The semiconductor device described. 9. The capacitive element includes a lower electrode made of a conductive layer and a first silicide layer and an upper electrode made of a second silicide layer, and the resistive element is formed at the same time as the lower electrode and has a silicide layer over the entire upper surface. And a third resistor formed at the same time as the lower electrode and having a silicide layer only in the contact portion, and a third resistor formed at the same time as the upper electrode.
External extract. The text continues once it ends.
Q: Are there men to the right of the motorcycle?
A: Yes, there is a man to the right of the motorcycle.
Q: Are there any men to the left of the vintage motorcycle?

Item 4. The semiconductor device according to item 4. 10. The first resistor constitutes a logic circuit, the second resistor constitutes an amplifier circuit, and the third resistor is used for impedance matching. The semiconductor device according to claim 9. 11. A step of forming a gate electrode on a semiconductor substrate, a step of forming a diffusion layer in a predetermined region of the semiconductor substrate, and a step of forming a first silicide layer on the diffusion layer and the gate electrode. A step of forming a nitride film on the entire surface, a step of forming a second silicide film on the entire surface, an upper electrode of the capacitive element and the silicide resistive element for forming a capacitive element and a silicide resistive element, A method of manufacturing a semiconductor device, comprising: a step of forming a photoresist only on a portion to be patterned to pattern the second silicide film; and a step of forming an interlayer insulating film on the entire surface. 12. A step of forming a conductive film on a semiconductor substrate, a step of patterning the conductive film to form first to third conductive film patterns, and a part of the second conductive film pattern. A step of forming a first insulating film on the entire surface, a step of forming a metal on the entire surface, a heat treatment to react the metal with the conductive film, and the entire upper surfaces of the first and third conductive film patterns and the first conductive film pattern. A step of forming a first silicide layer on a portion of the second conductive film pattern not covered with the insulating film, a step of removing unreacted metal, and a step of forming a second insulating film on the entire surface. Second on the second insulating film on the first conductive film pattern and on the second insulating film formed in a region other than the first to third conductive film patterns,
Forming a silicide layer, forming a third insulating film different from the second insulating film on the entire surface, and forming the first insulating film
Through the step of forming a contact hole in the third insulating film until the second insulating film and the second silicide layer formed on the third conductive film pattern are exposed; and exposing through the contact hole. And a step of removing the second insulating film described above.